*WHAT NEEDS TO BE DONE*
Transcribe exactly the line that contains "border-radius: 26px;" and each line that comes after it in the material, the last line included, and nothing more.

*DATA EXCERPTS*
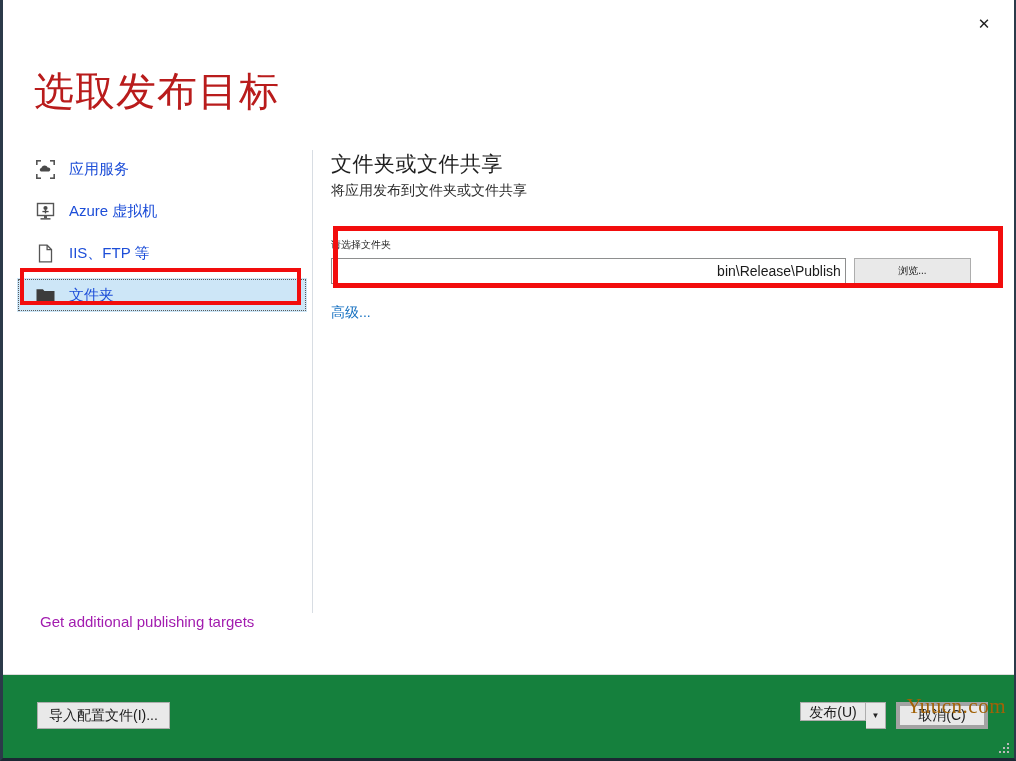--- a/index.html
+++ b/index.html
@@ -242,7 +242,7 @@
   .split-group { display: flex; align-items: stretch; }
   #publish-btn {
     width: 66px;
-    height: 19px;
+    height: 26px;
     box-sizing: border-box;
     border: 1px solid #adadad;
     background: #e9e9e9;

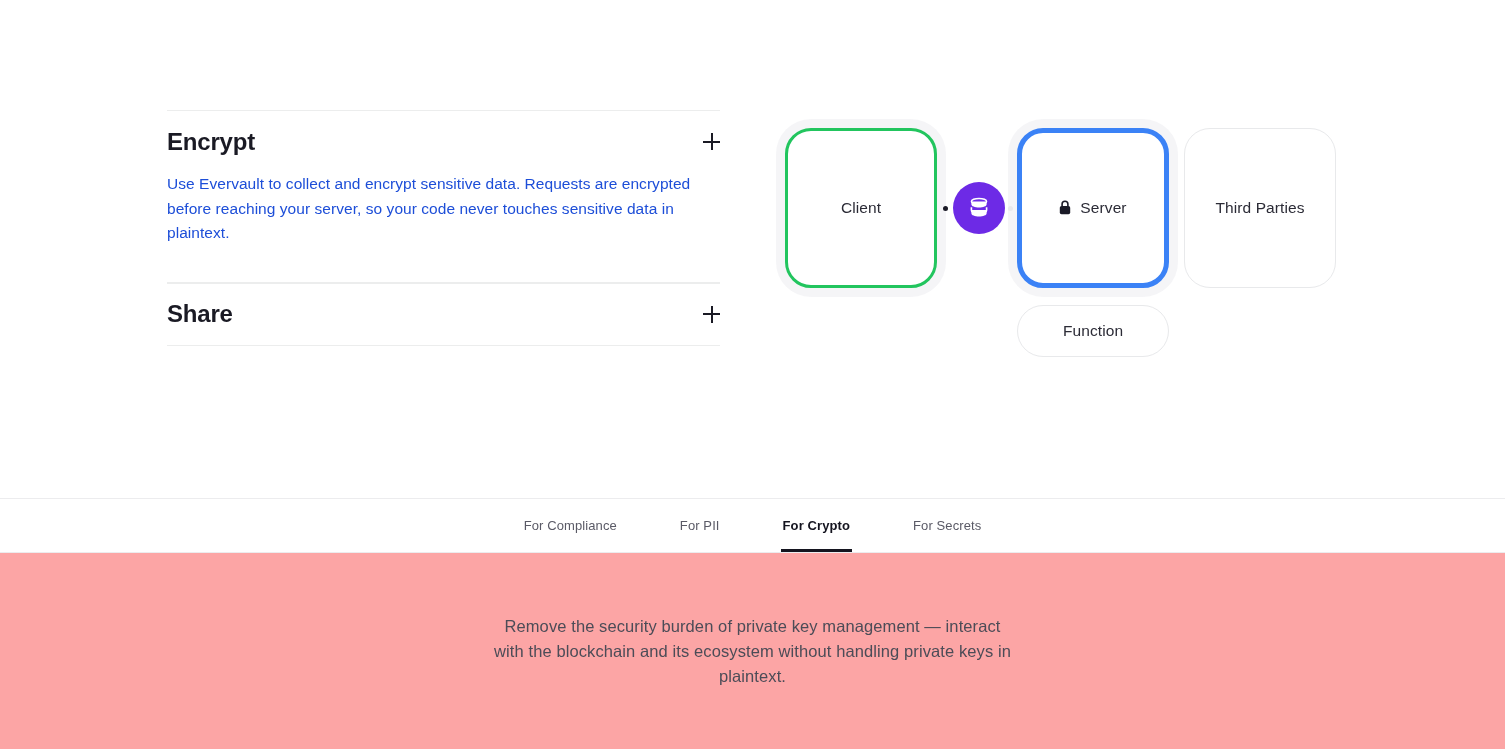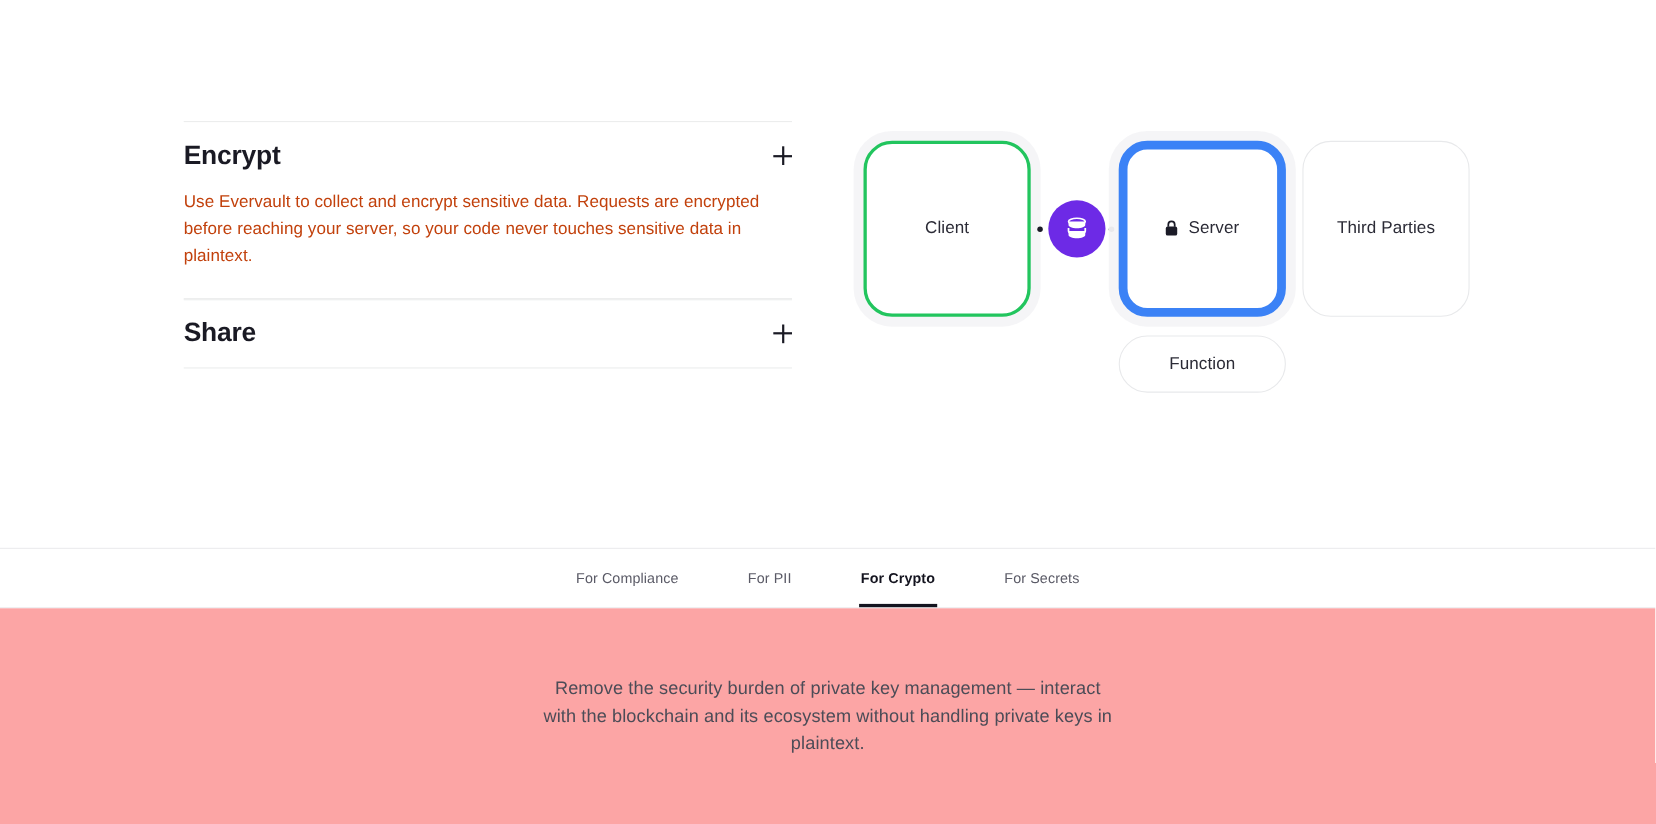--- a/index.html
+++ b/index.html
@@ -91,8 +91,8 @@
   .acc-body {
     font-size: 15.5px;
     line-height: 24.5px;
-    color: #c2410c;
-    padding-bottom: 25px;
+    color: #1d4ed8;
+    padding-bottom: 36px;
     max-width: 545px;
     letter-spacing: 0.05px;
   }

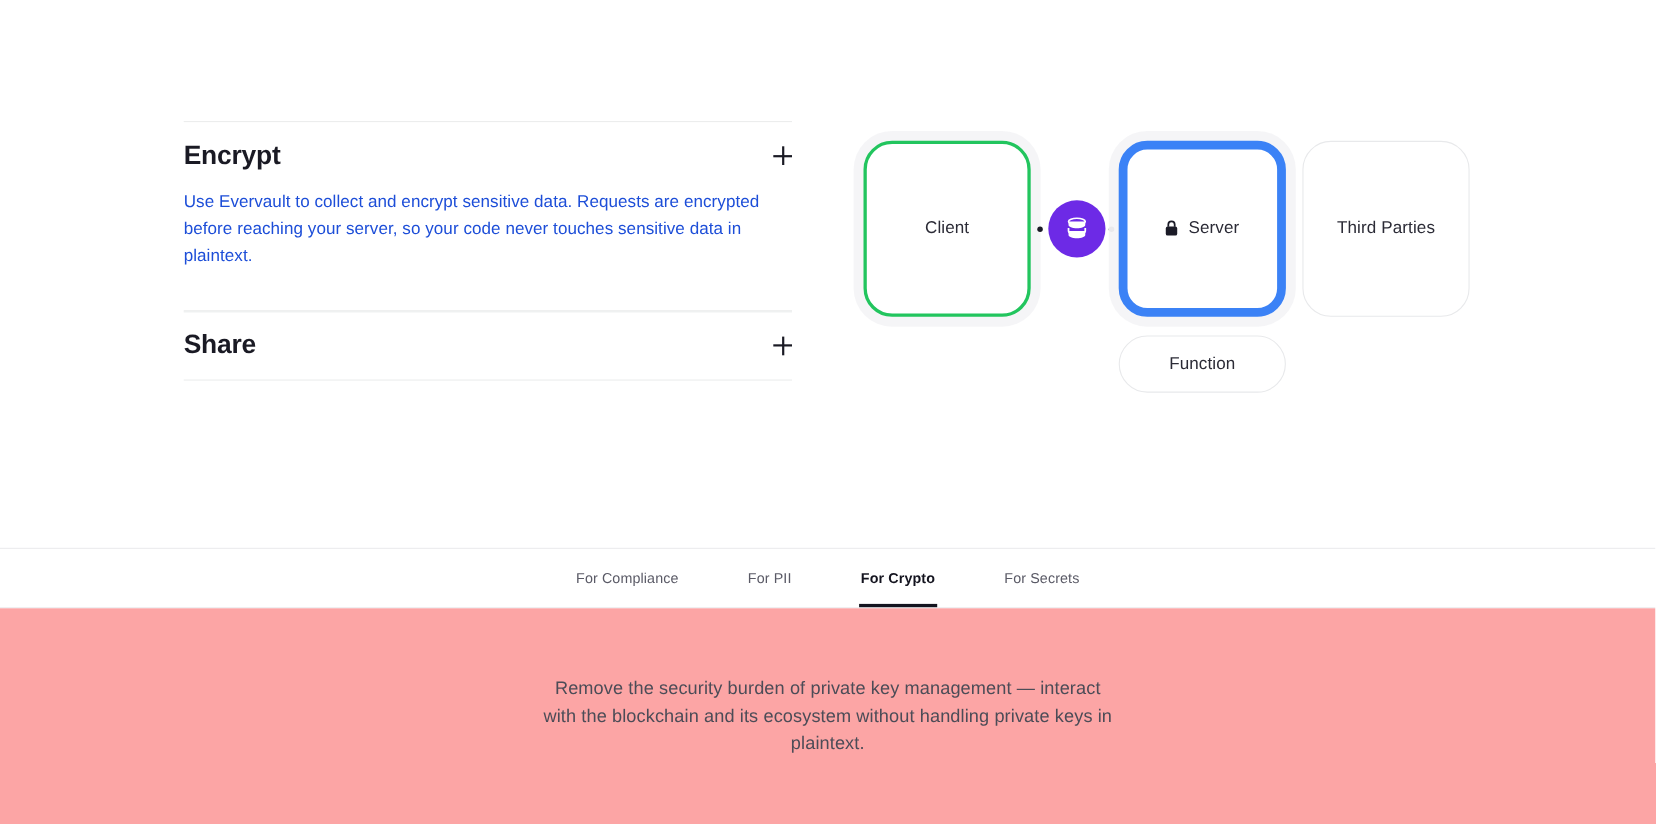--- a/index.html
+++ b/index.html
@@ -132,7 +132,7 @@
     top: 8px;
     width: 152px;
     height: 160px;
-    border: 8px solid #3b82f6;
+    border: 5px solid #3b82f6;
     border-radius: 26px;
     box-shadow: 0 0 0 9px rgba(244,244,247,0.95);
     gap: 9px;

*SOLUTION FOR THIS EXERCISE*
     border-radius: 26px;
     box-shadow: 0 0 0 9px rgba(244,244,247,0.95);
     gap: 9px;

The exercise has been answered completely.